>>>

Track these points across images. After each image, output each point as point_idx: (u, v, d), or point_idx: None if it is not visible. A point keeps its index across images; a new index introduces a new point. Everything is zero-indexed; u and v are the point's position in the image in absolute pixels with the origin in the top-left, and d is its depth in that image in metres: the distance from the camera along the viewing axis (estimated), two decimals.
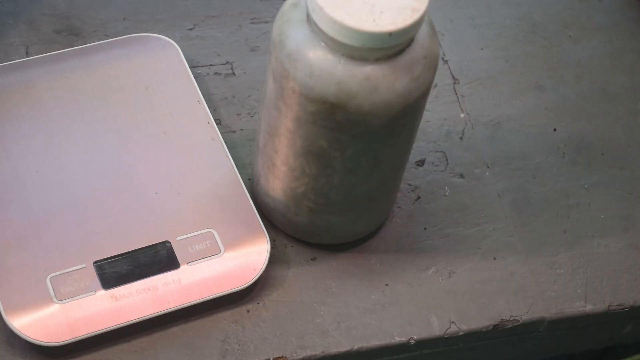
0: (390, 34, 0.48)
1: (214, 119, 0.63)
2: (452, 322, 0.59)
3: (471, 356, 0.62)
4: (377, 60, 0.50)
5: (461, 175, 0.65)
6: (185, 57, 0.65)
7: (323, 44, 0.50)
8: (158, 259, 0.57)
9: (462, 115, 0.67)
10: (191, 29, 0.69)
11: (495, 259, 0.62)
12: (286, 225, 0.60)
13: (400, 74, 0.50)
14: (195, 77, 0.64)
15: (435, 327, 0.59)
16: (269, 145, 0.56)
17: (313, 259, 0.60)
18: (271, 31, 0.53)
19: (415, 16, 0.49)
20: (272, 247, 0.59)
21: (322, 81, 0.50)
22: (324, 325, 0.58)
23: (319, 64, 0.50)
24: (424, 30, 0.51)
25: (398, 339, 0.58)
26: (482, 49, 0.71)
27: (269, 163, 0.57)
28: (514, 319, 0.60)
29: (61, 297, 0.55)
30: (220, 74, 0.67)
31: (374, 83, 0.50)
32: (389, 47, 0.49)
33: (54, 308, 0.54)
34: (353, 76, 0.50)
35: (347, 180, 0.55)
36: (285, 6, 0.52)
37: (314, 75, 0.50)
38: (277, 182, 0.57)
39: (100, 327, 0.54)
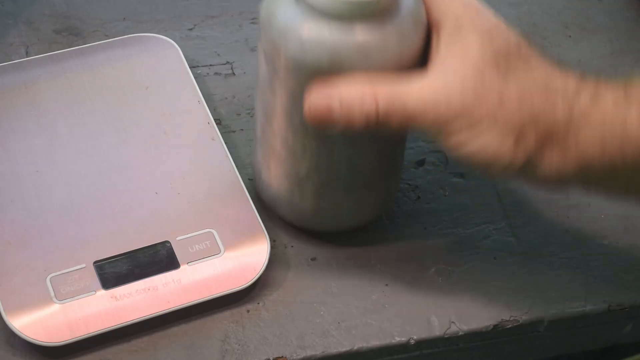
0: None
1: (214, 119, 0.62)
2: (452, 322, 0.59)
3: (471, 356, 0.62)
4: (366, 19, 0.50)
5: (461, 175, 0.65)
6: (185, 57, 0.65)
7: (310, 14, 0.50)
8: (158, 259, 0.57)
9: None
10: (191, 29, 0.69)
11: (495, 259, 0.62)
12: (291, 215, 0.60)
13: (390, 38, 0.51)
14: (195, 77, 0.64)
15: (435, 327, 0.59)
16: (267, 130, 0.56)
17: (313, 259, 0.60)
18: (259, 15, 0.53)
19: None
20: (272, 247, 0.59)
21: (314, 52, 0.51)
22: (324, 325, 0.58)
23: (309, 35, 0.50)
24: None
25: (398, 339, 0.58)
26: None
27: (269, 150, 0.57)
28: (514, 319, 0.60)
29: (61, 297, 0.55)
30: (220, 74, 0.67)
31: (366, 49, 0.50)
32: (375, 1, 0.50)
33: (54, 308, 0.54)
34: (344, 42, 0.50)
35: (348, 153, 0.55)
36: None
37: (304, 47, 0.51)
38: (279, 169, 0.57)
39: (100, 327, 0.54)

<<<

Reproduce the data exactly as it appears above. Pictures are to be left out.

**RESPONSE AREA**:
Track these points across images. After each image, output each point as point_idx: (u, v, d), or point_idx: None if it is not visible. A point keeps its index across images; a new index introduces a new point. Everything is zero-indexed; u and v are the point's position in the image in absolute pixels with the origin in the top-left, and d is its depth in that image in metres: the distance from the camera along the viewing axis (estimated), two decimals.
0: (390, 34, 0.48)
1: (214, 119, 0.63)
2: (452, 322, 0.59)
3: (471, 356, 0.62)
4: (377, 60, 0.50)
5: (461, 175, 0.65)
6: (185, 57, 0.65)
7: (323, 44, 0.50)
8: (158, 259, 0.57)
9: (462, 115, 0.67)
10: (191, 29, 0.69)
11: (495, 259, 0.62)
12: (286, 225, 0.60)
13: (400, 74, 0.50)
14: (195, 77, 0.64)
15: (435, 327, 0.59)
16: (269, 145, 0.56)
17: (313, 259, 0.60)
18: (271, 31, 0.53)
19: (415, 16, 0.49)
20: (272, 247, 0.59)
21: (322, 81, 0.50)
22: (324, 325, 0.58)
23: (319, 64, 0.50)
24: (424, 30, 0.51)
25: (398, 339, 0.58)
26: (482, 49, 0.71)
27: (269, 163, 0.57)
28: (514, 319, 0.60)
29: (61, 297, 0.55)
30: (220, 74, 0.67)
31: (374, 83, 0.50)
32: (389, 47, 0.49)
33: (54, 308, 0.54)
34: (353, 76, 0.50)
35: (347, 180, 0.55)
36: (285, 6, 0.52)
37: (314, 75, 0.50)
38: (277, 182, 0.57)
39: (100, 327, 0.54)
0: None
1: (214, 119, 0.62)
2: (452, 322, 0.59)
3: (471, 356, 0.62)
4: (366, 19, 0.50)
5: (461, 175, 0.65)
6: (185, 57, 0.65)
7: (310, 14, 0.50)
8: (158, 259, 0.57)
9: None
10: (191, 29, 0.69)
11: (495, 259, 0.62)
12: (291, 215, 0.60)
13: (390, 38, 0.51)
14: (195, 77, 0.64)
15: (435, 327, 0.59)
16: (267, 130, 0.56)
17: (313, 259, 0.60)
18: (259, 15, 0.53)
19: None
20: (272, 247, 0.59)
21: (314, 52, 0.51)
22: (324, 325, 0.58)
23: (309, 35, 0.50)
24: None
25: (398, 339, 0.58)
26: None
27: (269, 150, 0.57)
28: (514, 319, 0.60)
29: (61, 297, 0.55)
30: (220, 74, 0.67)
31: (366, 49, 0.50)
32: (375, 1, 0.50)
33: (54, 308, 0.54)
34: (344, 42, 0.50)
35: (348, 153, 0.55)
36: None
37: (304, 47, 0.51)
38: (279, 169, 0.57)
39: (100, 327, 0.54)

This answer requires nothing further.